Dans la soirée de dimanche le président Erdogan et le premier ministre Yildirim ont proclamé leur victoire dans le référendum. 51,3% des votants a opté pour le système présidentiel, selon l’agence d’information Anadolu Ajansi. La participation a été très élevée : 86% des plus de 55 millions de personnes habilitées pour voter.

Erdogan est déjà en train de planifier les pas à suivre dans sa guerre contre l’opposition : il veut réintroduire la peine de mort.

Le référendum sous l’ombre de la manipulation et de la répression

Le référendum a eu lieu sous une grande pression, surtout dans les villes kurdes. Des forces du gouvernement, armées, ont encerclé les bureaux de vote où il était probable que le nombre de « Non » soit élevé. Dans la ville kurde de Diyarbakir (Amed), trois votants ont été fusillés par un militant de l’AKP car ils s’étaient prononcés contre certaines violations à la loi, des dénonciations qui ont été reportées toute la journée.

Beaucoup de gens dans le territoire kurde ont appris le jour même que leurs bureaux de vote avaient changé de lieu. Autour des bureaux il y a eu des activités illégales de propagande de la part de l’AKP. Des observateurs du parti kurde HDP ont été molestés et on a essayé de les expulser des bureaux de vote.

Avant même la fin de la votation, une autre information scandaleuse du Haut Conseil Electoral turc (YSK) a été révélée : on allait comptabiliser aussi les bulletins de vote qui ne porteraient pas le tampon officiel. Les manipulations de l’AKP en faveur de « l’Evet » (Oui) ont ainsi été validées par le YSK.

Les résultats dans les villes kurdes n’ont pas du tout été satisfaisants pour Erdogan. Malgré l’occupation militaire, les expulsions, les arrestations, les bombardements et les massacres depuis l’été 2015, l’AKP n’a pas pu s’imposer. Le « Non » l’a remporté au Kurdistan du Nord. La domination de la terreur de la part d’Erdogan, qui s’exprime dans ce territoire par une politique de guerre, a été remise en cause lors du référendum.

Plus tard dans la journée, après l’annonce de la victoire du « Oui » les tensions ont monté. L’opposition du camp du « Non » a protesté contre l’arbitraire du YSK. D’après le HDP, la fraude aurait touché 3 ou 4% des voix. Aussi bien le HDP que les kémalistes du CHP ont annoncé qu’ils présenteraient un recours devant la justice.

La domination de la terreur comme pré condition pour le référendum

Il y a eu une inégalité importante dans le rapport de forces entre les campagnes. Le gouvernement de l’AKP et Erdogan ont utilisé tout l’appareil d’Etat pour leur campagne pour le « Oui », alors que la campagne pour le « Non » avait presque été interdite dans les faits. Des députés du HDP ont été arrêtés pour écraser l’opposition parlementaire. Les maires élus ont été remplacés par des fonctionnaires de l’AKP pour limiter les capacités du HDP aussi au niveau municipal. Des bureaux du HDP ont été la cible d’attaques d’extrême droite et militaires. Ses bureaux ont été saccagés et brûlés alors qu’en même temps on criminalisait les militants kurdes.

Éléments:
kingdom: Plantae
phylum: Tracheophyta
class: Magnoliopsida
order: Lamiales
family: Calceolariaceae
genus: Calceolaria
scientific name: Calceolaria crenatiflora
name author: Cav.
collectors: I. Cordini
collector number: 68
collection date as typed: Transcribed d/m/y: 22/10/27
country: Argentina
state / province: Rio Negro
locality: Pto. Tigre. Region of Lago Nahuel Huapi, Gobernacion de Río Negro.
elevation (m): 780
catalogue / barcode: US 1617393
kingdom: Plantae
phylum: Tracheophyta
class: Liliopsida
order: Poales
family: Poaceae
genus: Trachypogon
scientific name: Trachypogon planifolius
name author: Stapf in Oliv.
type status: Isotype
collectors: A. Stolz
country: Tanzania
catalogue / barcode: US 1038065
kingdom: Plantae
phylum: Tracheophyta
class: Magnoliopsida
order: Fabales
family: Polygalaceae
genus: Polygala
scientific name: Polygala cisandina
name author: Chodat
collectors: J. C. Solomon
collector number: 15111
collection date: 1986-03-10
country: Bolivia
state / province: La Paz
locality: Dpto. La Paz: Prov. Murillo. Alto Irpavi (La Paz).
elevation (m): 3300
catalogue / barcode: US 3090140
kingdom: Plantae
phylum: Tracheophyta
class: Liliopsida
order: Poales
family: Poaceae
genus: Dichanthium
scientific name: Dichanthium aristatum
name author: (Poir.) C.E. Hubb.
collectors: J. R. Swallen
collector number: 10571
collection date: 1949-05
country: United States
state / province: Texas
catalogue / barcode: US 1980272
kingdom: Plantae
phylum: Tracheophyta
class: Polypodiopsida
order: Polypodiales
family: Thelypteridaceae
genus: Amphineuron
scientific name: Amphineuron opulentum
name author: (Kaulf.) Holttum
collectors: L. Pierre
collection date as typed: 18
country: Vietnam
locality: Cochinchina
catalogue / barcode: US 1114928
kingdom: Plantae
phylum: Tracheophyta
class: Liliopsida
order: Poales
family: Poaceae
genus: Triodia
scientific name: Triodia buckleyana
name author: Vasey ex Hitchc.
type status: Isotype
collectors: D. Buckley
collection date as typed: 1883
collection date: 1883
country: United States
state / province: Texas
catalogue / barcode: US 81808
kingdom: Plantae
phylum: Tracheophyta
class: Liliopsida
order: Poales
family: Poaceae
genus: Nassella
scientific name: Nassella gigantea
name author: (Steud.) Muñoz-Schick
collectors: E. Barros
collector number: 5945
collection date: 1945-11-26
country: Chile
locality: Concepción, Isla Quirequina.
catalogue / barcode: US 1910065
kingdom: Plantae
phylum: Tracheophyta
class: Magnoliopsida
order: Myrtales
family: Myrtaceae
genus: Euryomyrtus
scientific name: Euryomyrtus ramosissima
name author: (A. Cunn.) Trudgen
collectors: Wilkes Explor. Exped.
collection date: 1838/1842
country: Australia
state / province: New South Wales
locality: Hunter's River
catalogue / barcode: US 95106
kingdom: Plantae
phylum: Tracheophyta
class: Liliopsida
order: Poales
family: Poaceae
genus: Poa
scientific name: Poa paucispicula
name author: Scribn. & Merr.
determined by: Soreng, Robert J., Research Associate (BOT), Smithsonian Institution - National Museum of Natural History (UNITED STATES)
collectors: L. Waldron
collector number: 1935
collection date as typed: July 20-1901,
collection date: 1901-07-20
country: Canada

À faire:
• a. D’après l’extrait sur le référendum, quel a été le taux de participation au vote ?
• b. Citez le passage de l’extrait sur le référendum qui va de « Il y a eu une » jusqu’à « les militants kurdes. » inclus.
• c. Indiquez si chacune des affirmations suivantes concorde avec l’extrait sur le référendum, en répondant par oui ou par non et en citant les mots qui tranchent. (i) Le « Non » s’est imposé au Kurdistan du Nord. (ii) Selon le HDP, la fraude aurait concerné environ 10 % des voix. (iii) Le CHP est le seul parti à avoir annoncé un recours devant la justice.
Fondez-vous uniquement sur l’extrait sur le référendum.

Corrigés complets:
• a. La participation a atteint 86 % des plus de 55 millions de personnes habilitées pour voter.

• b.
Il y a eu une inégalité importante dans le rapport de forces entre les campagnes. Le gouvernement de l’AKP et Erdogan ont utilisé tout l’appareil d’Etat pour leur campagne pour le « Oui », alors que la campagne pour le « Non » avait presque été interdite dans les faits. Des députés du HDP ont été arrêtés pour écraser l’opposition parlementaire. Les maires élus ont été remplacés par des fonctionnaires de l’AKP pour limiter les capacités du HDP aussi au niveau municipal. Des bureaux du HDP ont été la cible d’attaques d’extrême droite et militaires. Ses bureaux ont été saccagés et brûlés alors qu’en même temps on criminalisait les militants kurdes.

• c.
(i) Oui : « Le « Non » l’a remporté au Kurdistan du Nord. »
(ii) Non : « D’après le HDP, la fraude aurait touché 3 ou 4% des voix. »
(iii) Non : « Aussi bien le HDP que les kémalistes du CHP ont annoncé qu’ils présenteraient un recours devant la justice. »